嶌原 康行 , 山岡 義生 , 森本 泰介 , 猪飼 伊和夫 , 山本 雄造 , 山本 成尚

I.内容要旨
通常の肝切除が困難な肝細胞癌の外科的治療として,体外部分肝切除一残肝部分自家移植法は興味あるオプションである.
当科で2例の経験をしたが,いずれも臨床病期I,6cm以上の主腫瘍は内側区域(又は一部前区域に及ぶ)に局在し,中肝静脈に浸潤,左肝静脈を強く圧迫,癒着していた.肝右葉は小さく外側区域は肥大していた.まず拡大左葉切除を行い,体外手術にて腫瘍を含む内側区域の切除を行い,残った外側区域を同所性に自家移植した.成功した1例では,冷虚血時間は113分,put inから門脈血再灌流までの温虚血時間は50分であった.術後肝不全に陥って死亡した他の1例では,冷虚血時間は197分,温虚血時間は40分であった.また,同症例の外側区域にはsatellite lesion が存在し,核出術,エタノール注入による処置も加えられた.肝不全の要因は,1)障害肝の3時間を越える冷保存によって,グラフトの障害が急速に進行したこと,2)グラフトに対する処置がさらに障害を強めたこと,3)native残肝(肝右葉)が巨大な腫瘍の摘出が必要であったため,さらに小さくなったこと,などが想定できる.
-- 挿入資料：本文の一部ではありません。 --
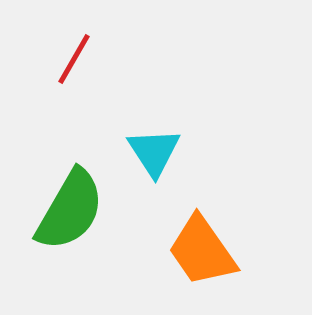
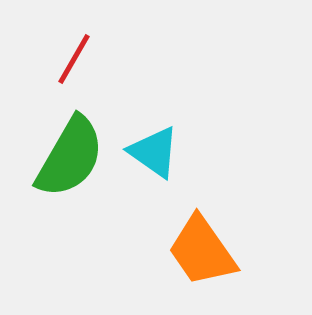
cyan triangle: rotated 22 degrees counterclockwise
green semicircle: moved 53 px up
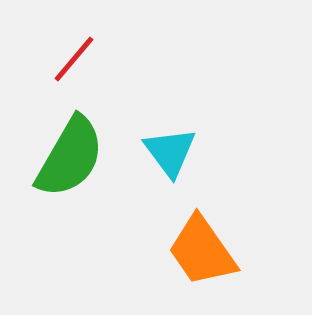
red line: rotated 10 degrees clockwise
cyan triangle: moved 16 px right; rotated 18 degrees clockwise
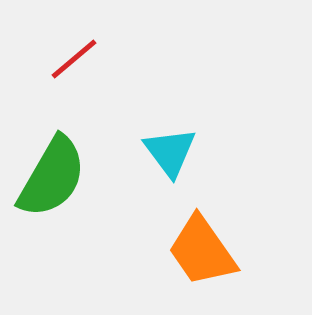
red line: rotated 10 degrees clockwise
green semicircle: moved 18 px left, 20 px down
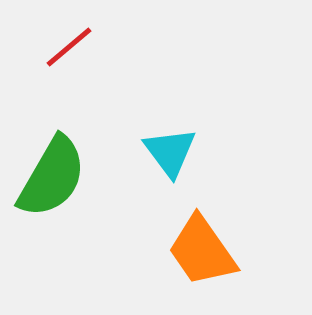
red line: moved 5 px left, 12 px up
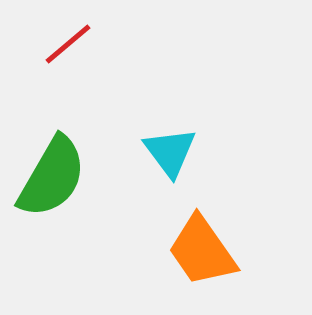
red line: moved 1 px left, 3 px up
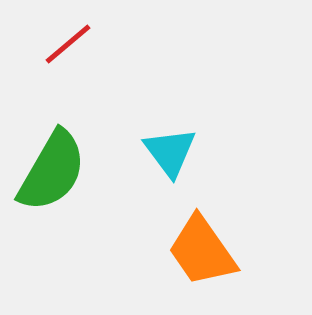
green semicircle: moved 6 px up
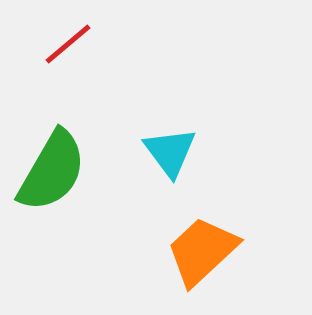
orange trapezoid: rotated 82 degrees clockwise
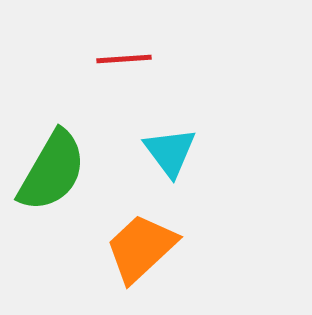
red line: moved 56 px right, 15 px down; rotated 36 degrees clockwise
orange trapezoid: moved 61 px left, 3 px up
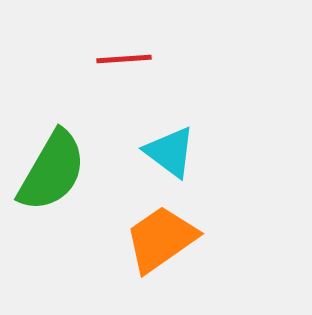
cyan triangle: rotated 16 degrees counterclockwise
orange trapezoid: moved 20 px right, 9 px up; rotated 8 degrees clockwise
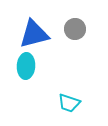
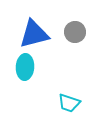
gray circle: moved 3 px down
cyan ellipse: moved 1 px left, 1 px down
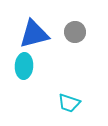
cyan ellipse: moved 1 px left, 1 px up
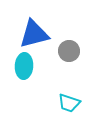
gray circle: moved 6 px left, 19 px down
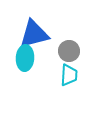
cyan ellipse: moved 1 px right, 8 px up
cyan trapezoid: moved 28 px up; rotated 105 degrees counterclockwise
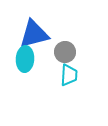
gray circle: moved 4 px left, 1 px down
cyan ellipse: moved 1 px down
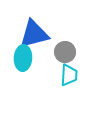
cyan ellipse: moved 2 px left, 1 px up
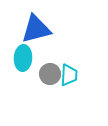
blue triangle: moved 2 px right, 5 px up
gray circle: moved 15 px left, 22 px down
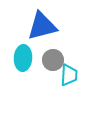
blue triangle: moved 6 px right, 3 px up
gray circle: moved 3 px right, 14 px up
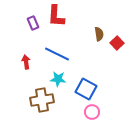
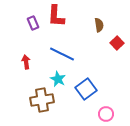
brown semicircle: moved 9 px up
blue line: moved 5 px right
cyan star: rotated 21 degrees clockwise
blue square: rotated 25 degrees clockwise
pink circle: moved 14 px right, 2 px down
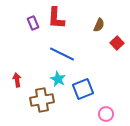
red L-shape: moved 2 px down
brown semicircle: rotated 32 degrees clockwise
red arrow: moved 9 px left, 18 px down
blue square: moved 3 px left; rotated 15 degrees clockwise
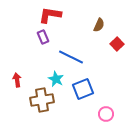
red L-shape: moved 6 px left, 3 px up; rotated 95 degrees clockwise
purple rectangle: moved 10 px right, 14 px down
red square: moved 1 px down
blue line: moved 9 px right, 3 px down
cyan star: moved 2 px left
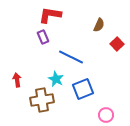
pink circle: moved 1 px down
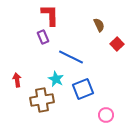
red L-shape: rotated 80 degrees clockwise
brown semicircle: rotated 48 degrees counterclockwise
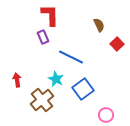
blue square: rotated 15 degrees counterclockwise
brown cross: rotated 30 degrees counterclockwise
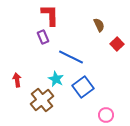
blue square: moved 2 px up
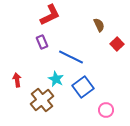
red L-shape: rotated 65 degrees clockwise
purple rectangle: moved 1 px left, 5 px down
pink circle: moved 5 px up
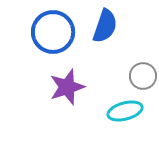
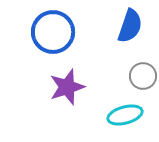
blue semicircle: moved 25 px right
cyan ellipse: moved 4 px down
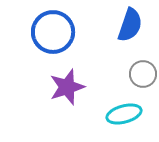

成功した1例は3年11カ月で残肝再発で死亡した.再発に対してTAEを一回行ったが,末梢胆管の壊死によると思われる肝膿瘍が発生した.肝移植片へのTAEは注意を要することが判明した.
結論:肝細胞癌に対する体外肝切除術は,外科治療の適応を拡大する有力な方法として注目される.しかしながら,ほとんどの症例で慢性肝障害を合併しており,体外手術中に自家移植片の機能が急速に劣化する可能性もあり,その適応には十分注意しなければならない.